Seit ich ihn gesehen glaub’ ich blind zu sein; wo ich hin nur blicke, seh’ ich ihn allein“ – diese hingebungsvollen Worte, für das im 19. Jahrhundert vorherrschende Frauenbild durchaus passend, werden dem Komponisten Robert Schumann gewiss gefallen haben.

Das lässt sich aus seiner Biografie erschließen, wo er seine hochbegabte und als Pianistin sehr erfolgreiche Frau am liebsten nur um sich – und bei den zahlreichen Kindern – gehabt hätte. Das Wohlgefallen an diesen Worten zeigt sich andererseits auch darin, dass er aus dem solchermaßen beginnenden Gedichtzyklus „Frauenliebe und -leben“ von Adalbert von Chamisso wunderschöne Lieder geformt hat. Diese waren unter anderem zu hören bei einem Liederabend, der vom Geislinger Kulturverein am Donnerstag im WMF-Kommunikationszentrum veranstaltet wurde. Die Sopranistin Judith Wiesebrock, die dort schon öfter als Oratoriensängerin überzeugt hat, und die Pianistin Bettina Anderle waren die Interpretinnen des Abends, und das bestens harmonierende Duo vermochte in jeder Hinsicht zu überzeugen.

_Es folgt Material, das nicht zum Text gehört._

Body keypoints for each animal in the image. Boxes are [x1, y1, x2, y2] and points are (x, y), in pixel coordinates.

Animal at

Im „Frauenleben“, das übrigens auf die Zeitspanne vom Kennenlernen bis zum frühen Tod des Geliebten reduziert wird, gab die Sängerin dem den Gedichten wie auch der Musik eingeschriebenen Gefühlsüberschwang Maß und Ziel und ließ die Herzensregungen vor allem im Innern glühen. Gleichwohl erreichte sie eine hohe Intensität, und im Schlusslied gelang ihr eine dichte, suggestiv wirkende Schilderung von Schmerz und Trauer.

Wie meist bei Schumann wurde die Gefühlswelt im Klaviernachspiel noch einmal gespiegelt, wobei sich Bettina Anderle als ideale Partnerin erwies, die sich ganz in den Dienst des gewählten Interpretationsansatzes stellte und der auch stets eine gute ­Balance mit der Singstimme gelang.

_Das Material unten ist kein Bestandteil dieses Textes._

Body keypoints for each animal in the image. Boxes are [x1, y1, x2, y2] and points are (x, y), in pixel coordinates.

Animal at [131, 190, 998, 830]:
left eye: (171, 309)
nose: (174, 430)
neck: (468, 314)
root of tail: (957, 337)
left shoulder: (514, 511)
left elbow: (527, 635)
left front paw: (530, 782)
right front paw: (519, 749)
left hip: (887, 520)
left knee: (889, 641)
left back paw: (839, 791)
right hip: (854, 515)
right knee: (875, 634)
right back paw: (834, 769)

Dass Johannes Brahms seinem Freund und Förderer Schumann als Liedkomponist nichts schuldig blieb, konnten die in zwei Blöcken dargebotenen acht Lieder op. 59 beweisen. Die Naturbilder „Auf dem See“ (Text: Karl Simrock) und Goethes „Dämmrung senkte sich von oben“ zeigten – einmal in Dur und einmal in Moll – feinste musikalische Umsetzung der Texte und einen zurückhaltenden, aber höchst stimmungsvollen Klaviersatz.

Auch die andern, eher kleinformatigen Werke gestalteten Sängerin und Begleiterin in eindrucksvoller Weise. Wer freilich die Texte nicht halbwegs parat hatte, dürfte sich mit dem Verstehen etwas schwergetan haben.

Gustav Mahler, eine Generation jünger als Brahms, stellte die überkommenen Liedtraditionen radikal in Frage und drang mit seinen Orchesterliedern in neue Dimensionen vor. Dass diese auch mit Klavierbegleitung noch wirkungsvoll blieben, zeigten zwei heitere und zwei tiefernste Vertonungen aus der Sammlung „Des Knaben Wunderhorn“. Eine Art Rezensenten-Schelte im „Lob des hohen Verstands“ sorgte für entzückte Zuhörer, und Judith Wiesebrock fand nun die Gelegenheit gekommen, ihr großes Stimmvolumen zu entfalten.

Stark berührend, mit beunruhigender Doppelbödigkeit in der Begleitung, gelang auch die Geschichte vom Soldaten, der seinem Mädchen Heirat und Haus verspricht, obwohl beide ahnen dürften, dass er bald dort „wo die schönen Trompeten blasen“, unterm grünen Rasen seine Heimstatt finden wird. Vom Scheiden zweier Liebender sprach auch die Zugabe von Brahms, die die Künstlerinnen ihrem Publikum zum Abschluss eines beeindruckenden Liederabends gewährten.